Hi all, here's a quick one. I've got an array and a limit:
A = [235 235 235 234 235 235 234 234 234 220 280 215 234]lim = 1000
I want to group the elements of A so that:
1. The sum of each group's elements is below my lim
2. The group numbers of consecutive elements of A never decrease
3. A minimum number of groups is used. Ie, if a valid solution exists using 3 groups, all solutions using 4 or more groups are inferior.
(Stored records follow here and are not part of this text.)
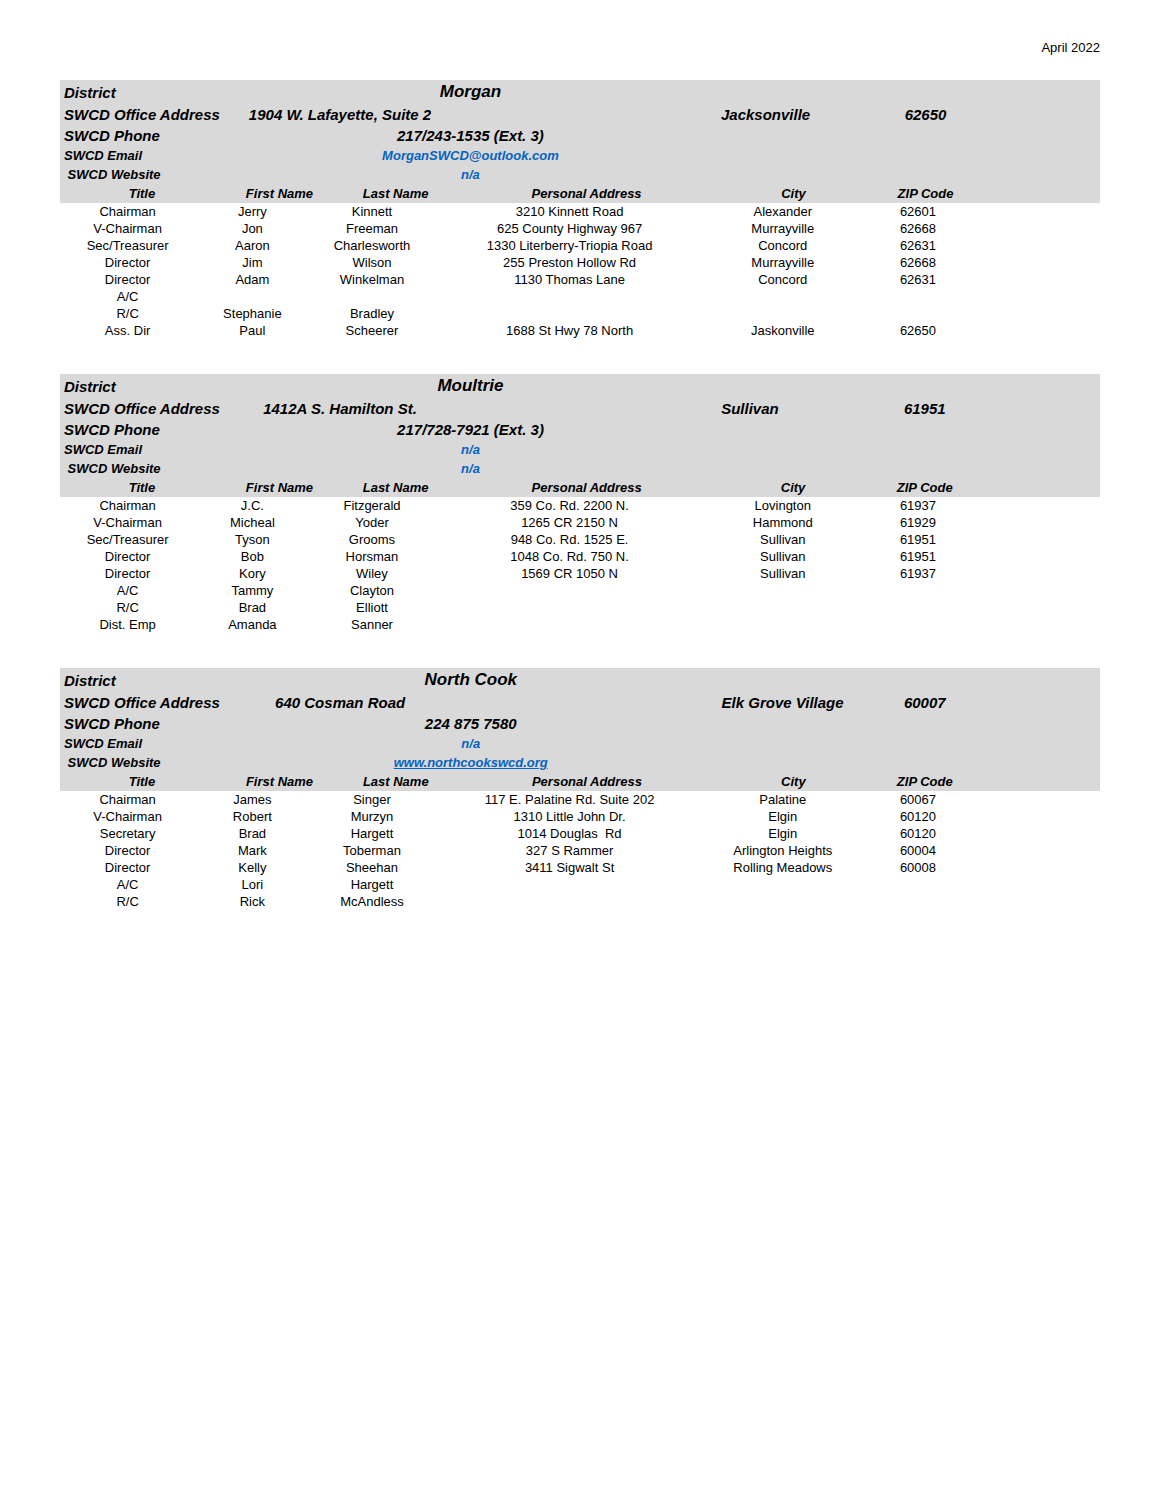April 2022
| District | Morgan | | | |
| SWCD Office Address | 1904 W. Lafayette, Suite 2 | | Jacksonville | 62650 | |
| SWCD Phone | 217/243-1535 (Ext. 3) | | | |
| SWCD Email | MorganSWCD@outlook.com | | | |
| SWCD Website | n/a | | | |
| Title | First Name | Last Name | Personal Address | City | ZIP Code | |
| Chairman | Jerry | Kinnett | 3210 Kinnett Road | Alexander | 62601 | |
| V-Chairman | Jon | Freeman | 625 County Highway 967 | Murrayville | 62668 | |
| Sec/Treasurer | Aaron | Charlesworth | 1330 Literberry-Triopia Road | Concord | 62631 | |
| Director | Jim | Wilson | 255 Preston Hollow Rd | Murrayville | 62668 | |
| Director | Adam | Winkelman | 1130 Thomas Lane | Concord | 62631 | |
| A/C | | | | | | |
| R/C | Stephanie | Bradley | | | | |
| Ass. Dir | Paul | Scheerer | 1688 St Hwy 78 North | Jaskonville | 62650 | |
| District | Moultrie | | | |
| SWCD Office Address | 1412A S. Hamilton St. | | Sullivan | 61951 | |
| SWCD Phone | 217/728-7921 (Ext. 3) | | | |
| SWCD Email | n/a | | | |
| SWCD Website | n/a | | | |
| Title | First Name | Last Name | Personal Address | City | ZIP Code | |
| Chairman | J.C. | Fitzgerald | 359 Co. Rd. 2200 N. | Lovington | 61937 | |
| V-Chairman | Micheal | Yoder | 1265 CR 2150 N | Hammond | 61929 | |
| Sec/Treasurer | Tyson | Grooms | 948 Co. Rd. 1525 E. | Sullivan | 61951 | |
| Director | Bob | Horsman | 1048 Co. Rd. 750 N. | Sullivan | 61951 | |
| Director | Kory | Wiley | 1569 CR 1050 N | Sullivan | 61937 | |
| A/C | Tammy | Clayton | | | | |
| R/C | Brad | Elliott | | | | |
| Dist. Emp | Amanda | Sanner | | | | |
| District | North Cook | | | |
| SWCD Office Address | 640 Cosman Road | | Elk Grove Village | 60007 | |
| SWCD Phone | 224 875 7580 | | | |
| SWCD Email | n/a | | | |
| SWCD Website | www.northcookswcd.org | | | |
| Title | First Name | Last Name | Personal Address | City | ZIP Code | |
| Chairman | James | Singer | 117 E. Palatine Rd. Suite 202 | Palatine | 60067 | |
| V-Chairman | Robert | Murzyn | 1310 Little John Dr. | Elgin | 60120 | |
| Secretary | Brad | Hargett | 1014 Douglas Rd | Elgin | 60120 | |
| Director | Mark | Toberman | 327 S Rammer | Arlington Heights | 60004 | |
| Director | Kelly | Sheehan | 3411 Sigwalt St | Rolling Meadows | 60008 | |
| A/C | Lori | Hargett | | | | |
| R/C | Rick | McAndless | | | | |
4. The maximum of the sums within each group is minimized (clarified below)
As an example:
grps = zeros(size(A));while any(grps==0) openIdxs = find(grps==0); mask = cumsum(A(openIdxs))<lim; grps(openIdxs(mask)) = max(grps)+1;end
The above returns:
grps = 1 1 1 1 2 2 2 2 3 3 3 3 4
This satisfies (1), (2) and (3), but note that the 4th group has only one element, and the sums of each group are:
grpSums = arrayfun(@(i)sum(A(grps==i)),1:max(grps))grpSums = 939 938 949 234
Can anyone think of a nice way to "balance" the group sums so that the maximum group sum is minimised? Note that I want to keep the group count minimised (at 4 in this case)… I don't want to just make lots of groups of 1 element.
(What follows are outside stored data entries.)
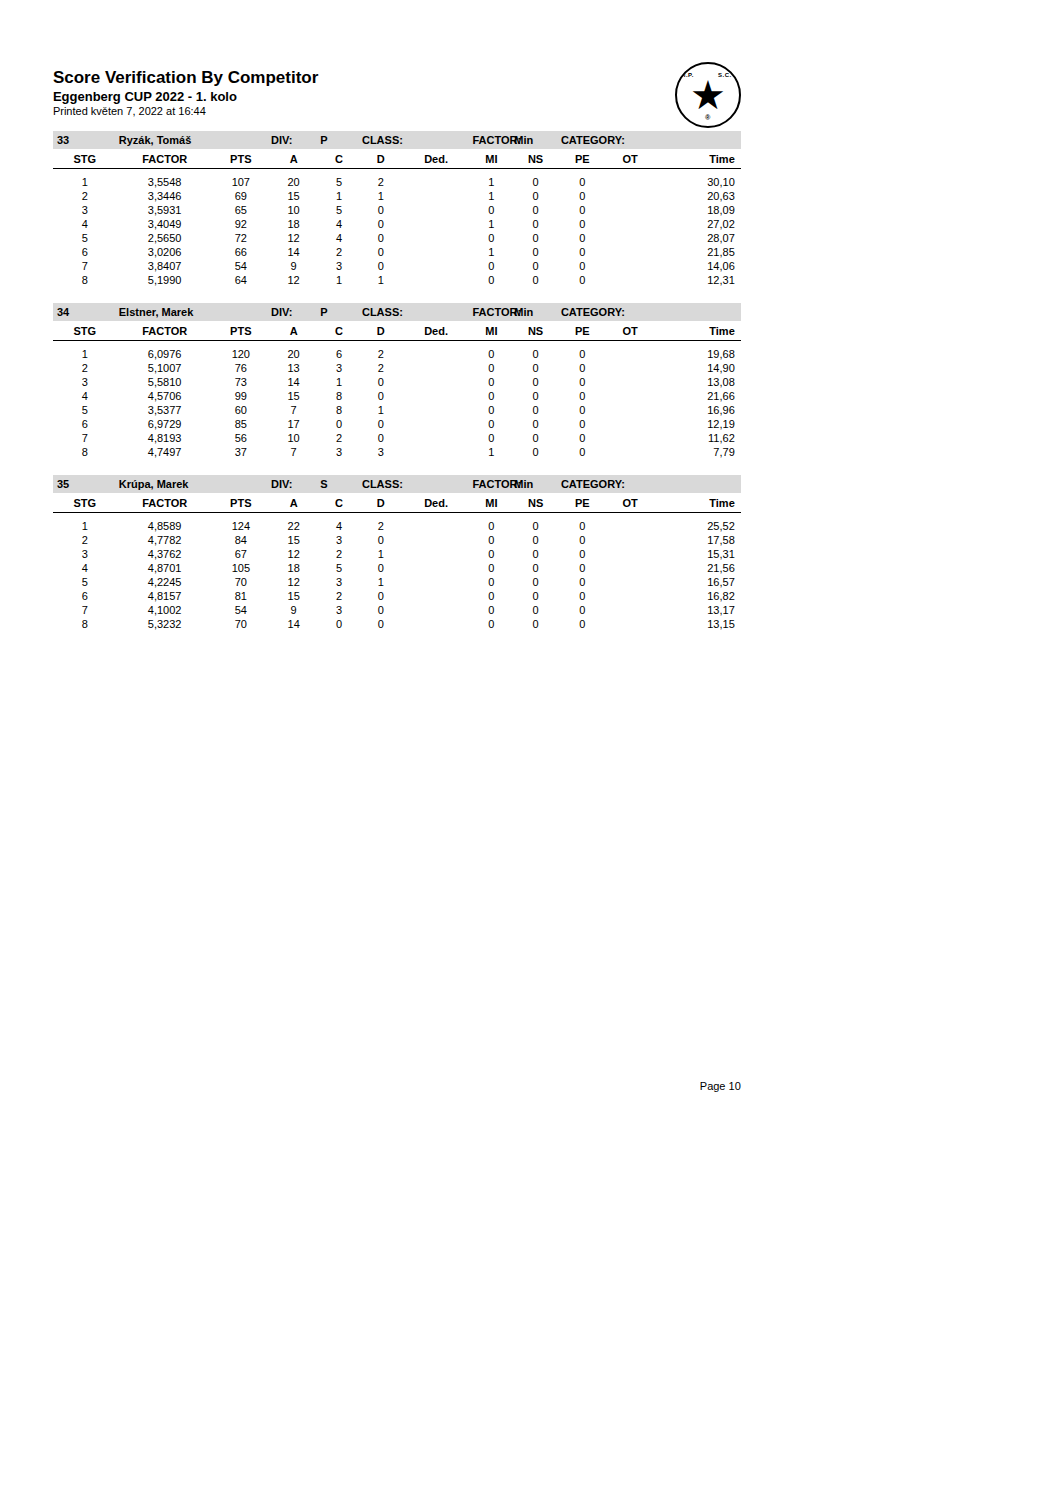Score Verification By Competitor
Eggenberg CUP 2022 - 1. kolo
Printed květen 7, 2022 at 16:44
I.P. S.C. ★ ®
| 33 | Ryzák, Tomáš | DIV: | P | CLASS: | FACTOR: | Min | CATEGORY: |
| STG | FACTOR | PTS | A | C | D | Ded. | MI | NS | PE | OT | Time |
| 1 | 3,5548 | 107 | 20 | 5 | 2 | | 1 | 0 | 0 | | 30,10 |
| 2 | 3,3446 | 69 | 15 | 1 | 1 | | 1 | 0 | 0 | | 20,63 |
| 3 | 3,5931 | 65 | 10 | 5 | 0 | | 0 | 0 | 0 | | 18,09 |
| 4 | 3,4049 | 92 | 18 | 4 | 0 | | 1 | 0 | 0 | | 27,02 |
| 5 | 2,5650 | 72 | 12 | 4 | 0 | | 0 | 0 | 0 | | 28,07 |
| 6 | 3,0206 | 66 | 14 | 2 | 0 | | 1 | 0 | 0 | | 21,85 |
| 7 | 3,8407 | 54 | 9 | 3 | 0 | | 0 | 0 | 0 | | 14,06 |
| 8 | 5,1990 | 64 | 12 | 1 | 1 | | 0 | 0 | 0 | | 12,31 |
| 34 | Elstner, Marek | DIV: | P | CLASS: | FACTOR: | Min | CATEGORY: |
| STG | FACTOR | PTS | A | C | D | Ded. | MI | NS | PE | OT | Time |
| 1 | 6,0976 | 120 | 20 | 6 | 2 | | 0 | 0 | 0 | | 19,68 |
| 2 | 5,1007 | 76 | 13 | 3 | 2 | | 0 | 0 | 0 | | 14,90 |
| 3 | 5,5810 | 73 | 14 | 1 | 0 | | 0 | 0 | 0 | | 13,08 |
| 4 | 4,5706 | 99 | 15 | 8 | 0 | | 0 | 0 | 0 | | 21,66 |
| 5 | 3,5377 | 60 | 7 | 8 | 1 | | 0 | 0 | 0 | | 16,96 |
| 6 | 6,9729 | 85 | 17 | 0 | 0 | | 0 | 0 | 0 | | 12,19 |
| 7 | 4,8193 | 56 | 10 | 2 | 0 | | 0 | 0 | 0 | | 11,62 |
| 8 | 4,7497 | 37 | 7 | 3 | 3 | | 1 | 0 | 0 | | 7,79 |
| 35 | Krúpa, Marek | DIV: | S | CLASS: | FACTOR: | Min | CATEGORY: |
| STG | FACTOR | PTS | A | C | D | Ded. | MI | NS | PE | OT | Time |
| 1 | 4,8589 | 124 | 22 | 4 | 2 | | 0 | 0 | 0 | | 25,52 |
| 2 | 4,7782 | 84 | 15 | 3 | 0 | | 0 | 0 | 0 | | 17,58 |
| 3 | 4,3762 | 67 | 12 | 2 | 1 | | 0 | 0 | 0 | | 15,31 |
| 4 | 4,8701 | 105 | 18 | 5 | 0 | | 0 | 0 | 0 | | 21,56 |
| 5 | 4,2245 | 70 | 12 | 3 | 1 | | 0 | 0 | 0 | | 16,57 |
| 6 | 4,8157 | 81 | 15 | 2 | 0 | | 0 | 0 | 0 | | 16,82 |
| 7 | 4,1002 | 54 | 9 | 3 | 0 | | 0 | 0 | 0 | | 13,17 |
| 8 | 5,3232 | 70 | 14 | 0 | 0 | | 0 | 0 | 0 | | 13,15 |
Page 10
Bonus votes for simplicity of code over speed and/or exactness of solution… I don't mind if something is close to optimal but not quite there, and I'm only working with tiny arrays similar to the example above.
Clarification:
Point (4) refers to the grpSums variable calculated above. The command max(grpSums) in this example returns 949. If move some elements from group 3 to group 4:
grps = [1 1 1 1 2 2 2 2 3 3 4 4 4]
my grpSums becomes [939 938 734 449], making max(grpSums) give 939. An even better (and perhaps optimal for this case?) solution is:
grps = [1 1 1 2 2 2 3 3 3 3 4 4 4]
which gives grpSums = [705 704 922 729]. Note that it's not so much the range of numbers in grpSums that I care about – it's specifically its maximum.